Orien would choose to be known as Orien Reid Nix.
It’s just that to me, she’s Orien, only Orien, one of a kind who needs only a first name to say all that was wonderful about her.
Thank you, Charlie, for your ardent dedication to Orien.
Orien Reid Nix died Tuesday at age 79.
Her passing was announced by her daughter. Memorial services are scheduled for Saturday at the church in which she was, as usual, active and involved.
RIP, Orien. You are one of the special ones.
Kudos to Channel 3 fundraiser
Channel 3 has been holding telethons to benefit Alex’s Lemonade Stand, which works to fight childhood cancer, for a couple of decades.
This year’s event, which took place last week on Channel 3 and involved more of its on-air staff, raised $8,477,342 for the charity named for Alexandra Scott, who diagnosed with cancer before she celebrated her first birthday in 1997.
At age 4, Alex, from her own initiative, set up a lemonade stand on her front lawn and garnered more than $2,000, which she donated to research.
Alex died from cancer in 2004 at age 8. By that time, she had singlehandedly raised more than $1 million for her cause.
What a great tribute to Alex’s memory and a worthy mission that Channel 3 viewers were so generous.
Burrell was entertaining
You could not watch The Food Network for long without encountering Anne Burrell.
She was everywhere. If she wasn’t hosting her own program “The Worst Cooks in America,” she was a coach or judge on one of Food’s numerous streaming shows.

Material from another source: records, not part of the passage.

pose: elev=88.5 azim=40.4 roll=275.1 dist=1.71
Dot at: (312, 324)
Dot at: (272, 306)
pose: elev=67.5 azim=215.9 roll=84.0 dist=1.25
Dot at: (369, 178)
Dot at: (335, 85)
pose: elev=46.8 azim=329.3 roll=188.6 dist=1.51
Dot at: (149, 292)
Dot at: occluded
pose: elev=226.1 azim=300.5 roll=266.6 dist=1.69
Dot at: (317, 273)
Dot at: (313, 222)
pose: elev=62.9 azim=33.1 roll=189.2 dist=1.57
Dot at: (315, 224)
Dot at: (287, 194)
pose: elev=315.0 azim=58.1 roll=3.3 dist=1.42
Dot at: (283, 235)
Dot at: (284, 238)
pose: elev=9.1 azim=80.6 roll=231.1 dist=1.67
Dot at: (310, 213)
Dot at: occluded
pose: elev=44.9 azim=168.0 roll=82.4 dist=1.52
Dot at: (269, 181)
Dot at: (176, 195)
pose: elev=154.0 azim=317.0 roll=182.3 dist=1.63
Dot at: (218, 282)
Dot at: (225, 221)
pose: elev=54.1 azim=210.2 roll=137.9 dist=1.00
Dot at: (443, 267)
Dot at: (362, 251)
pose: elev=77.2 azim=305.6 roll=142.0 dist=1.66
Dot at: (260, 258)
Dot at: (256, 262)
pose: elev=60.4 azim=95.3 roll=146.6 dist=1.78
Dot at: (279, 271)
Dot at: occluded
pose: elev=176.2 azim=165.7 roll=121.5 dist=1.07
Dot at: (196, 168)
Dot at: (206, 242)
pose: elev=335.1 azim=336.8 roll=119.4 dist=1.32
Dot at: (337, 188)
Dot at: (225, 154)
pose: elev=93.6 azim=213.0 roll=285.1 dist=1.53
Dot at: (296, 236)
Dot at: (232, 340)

Chef Anne Burrell attends City Harvest Presents The 2025 Gala: Carnaval on April 22, 2025, in New York. (Andy Kropa/Invision/AP)
Besides being ubiquitous, Burrell was immediately identified by her high, spiky quiff of bright white hair — sort of like Phyllis Diller with short sides — and her lively, boisterous personality.
Burrell was congenial with contestants even when she criticized them and their cooking.
Anne Burrell died last week at age 55. She was found unresponsive in her Brooklyn home with spilled pills surrounding her. The cause for her passing is being investigated.
3 suns of song set
Death also affected three of important, influential stars of the music industry, as within the last two weeks, Sylvester “Sly” Stone of Sly and the Family Stone, Brian Wilson of the Beach Boys, and pop singer Lou Christie all passed away at age 82.
Songs like Stone’s “Dance to the Music,” “Everyday People,” “Thank You,” and “I Want to Take You Higher”; Wilson’s “Don’t Worry Baby,” “Good Vibrations” and “God Only Knows”; and Christie’s “Lightning Strikes” and “Rhapsody in the Rain” are cultural classics that will be sung for a long time.
Brian Wilson performs as part of Nissan Live Sets on Yahoo! Music in Los Angeles on July 30, 2008. (AP Photo/Chris Pizzello)
We hope they will be learned by future generations and remain part of the American sound they influenced.
The swirling opening rhythms of “Don’t Worry Baby” has earned it a place among my favorite songs of all time.
I also thank Wilson and Christie for forcing to me to tame my falsetto so I could sing their tunes.